Industry analysts believe China will soon become the world's largest market for luxury goods. Yet many of the country's wealthy still make massive purchases of foreign goods while on trips overseas in order to save on customs duties.
Market surveys show that Chinese consumers are both willing and able to pay for pricey items. But one shows that they are also disdainful of products carrying "made in China" labels, regardless of brand or authenticity. Up to 86% of those surveyed said they would "definitely not" purchase such items when traveling abroad. While abroad, they say, there is no reason to spend high costs on products made at home, reported the Beijing Business Daily.

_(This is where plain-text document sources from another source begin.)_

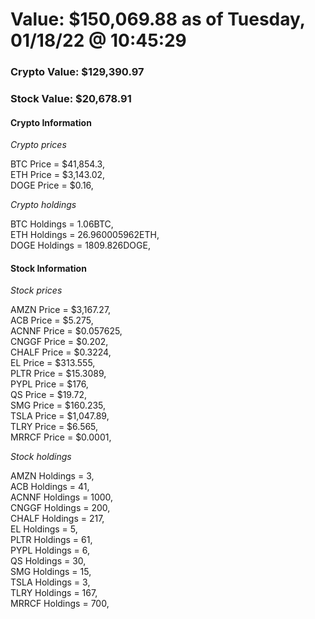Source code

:# Value: $150,069.88 as of Tuesday, 01/18/22 @ 10:45:29 

### Crypto Value: $129,390.97

### Stock Value: $20,678.91

#### Crypto Information 
*Crypto prices* 

BTC Price = $41,854.3,  
ETH Price = $3,143.02,  
DOGE Price = $0.16,  


*Crypto holdings* 

BTC Holdings = 1.06BTC,  
ETH Holdings = 26.960005962ETH,  
DOGE Holdings = 1809.826DOGE,  


#### Stock Information 

*Stock prices* 

AMZN Price = $3,167.27,  
ACB Price = $5.275,  
ACNNF Price = $0.057625,  
CNGGF Price = $0.202,  
CHALF Price = $0.3224,  
EL Price = $313.555,  
PLTR Price = $15.3089,  
PYPL Price = $176,  
QS Price = $19.72,  
SMG Price = $160.235,  
TSLA Price = $1,047.89,  
TLRY Price = $6.565,  
MRRCF Price = $0.0001,  


*Stock holdings* 

AMZN Holdings = 3,  
ACB Holdings = 41,  
ACNNF Holdings = 1000,  
CNGGF Holdings = 200,  
CHALF Holdings = 217,  
EL Holdings = 5,  
PLTR Holdings = 61,  
PYPL Holdings = 6,  
QS Holdings = 30,  
SMG Holdings = 15,  
TSLA Holdings = 3,  
TLRY Holdings = 167,  
MRRCF Holdings = 700,  


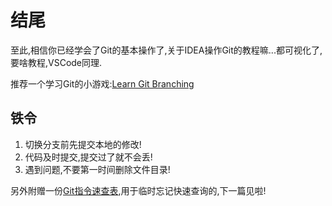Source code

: # 结尾

至此,相信你已经学会了Git的基本操作了,关于IDEA操作Git的教程嘛...都可视化了,要啥教程,VSCode同理.

推荐一个学习Git的小游戏:[Learn Git Branching](https://oschina.gitee.io/learn-git-branching/)

## 铁令

1. 切换分支前先提交本地的修改!
2. 代码及时提交,提交过了就不会丢!
3. 遇到问题,不要第一时间删除文件目录!

另外附赠一份[Git指令速查表](Git指令速查表.md),用于临时忘记快速查询的,下一篇见啦!
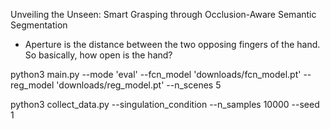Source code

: Unveiling the Unseen: Smart Grasping through Occlusion-Aware Semantic Segmentation

- Aperture is the distance between the two opposing fingers of the hand. So basically, how open is the hand?

python3 main.py --mode 'eval' --fcn_model 'downloads/fcn_model.pt' --reg_model 'downloads/reg_model.pt' --n_scenes 5

python3 collect_data.py --singulation_condition --n_samples 10000 --seed 1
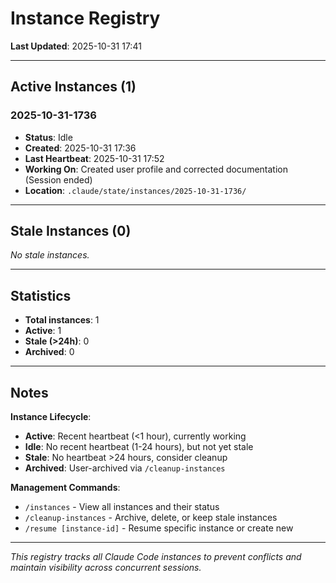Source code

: # Instance Registry

**Last Updated**: 2025-10-31 17:41

---

## Active Instances (1)

### 2025-10-31-1736
- **Status**: Idle
- **Created**: 2025-10-31 17:36
- **Last Heartbeat**: 2025-10-31 17:52
- **Working On**: Created user profile and corrected documentation (Session ended)
- **Location**: `.claude/state/instances/2025-10-31-1736/`

---

## Stale Instances (0)

*No stale instances.*

---

## Statistics

- **Total instances**: 1
- **Active**: 1
- **Stale (>24h)**: 0
- **Archived**: 0

---

## Notes

**Instance Lifecycle**:
- **Active**: Recent heartbeat (<1 hour), currently working
- **Idle**: No recent heartbeat (1-24 hours), but not yet stale
- **Stale**: No heartbeat >24 hours, consider cleanup
- **Archived**: User-archived via `/cleanup-instances`

**Management Commands**:
- `/instances` - View all instances and their status
- `/cleanup-instances` - Archive, delete, or keep stale instances
- `/resume [instance-id]` - Resume specific instance or create new

---

*This registry tracks all Claude Code instances to prevent conflicts and maintain visibility across concurrent sessions.*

But almost all top international brands have already set up manufacturing operations in China. LVMH, which produces Louis Vuitton products, established a production center in China five years ago. Other brands — including Armani, Gucci and Prada — are also churning out large volumes of their products at plants in the country's eastern coastal provinces.
The multinationals are known to use bonded warehouses — duty-free zones — to apply impressive labels such as "made in Italy" or "made in France," despite the goods having been produced in China.
Regulations stipulate that in order to have such labels, partially processed products must be shipped abroad for the final phase of production. But these products will have the added costs of Chinese customs duties and shipping. There are also rules prohibiting sales of foreign products made at bonded warehouses in the domestic Chinese market. These rules have often been neglected, say industry analysts.
Domestic luxury goods suppliers in China say that these practices are unfair. Officials are now viewing the practice as a form of tax evasion subject to criminal penalties.
Some foreign firms ship products to nearby Hong Kong and then haul them back to the mainland market in order to evade taxes, say sources. Many simply park the finished goods at their bonded warehouses for a few days before finding ways to sell them as "foreign-made" to meet the huge market demand.
Many consumers are willing to pay comparatively high prices for these luxury goods, so long as they don't know (or choose to ignore) that the products are actually made in China.
Analysts say that in addition to violating customs tax rules, the practice will suffocate Chinese luxury goods suppliers and distort economic data, most obviously import and export figures.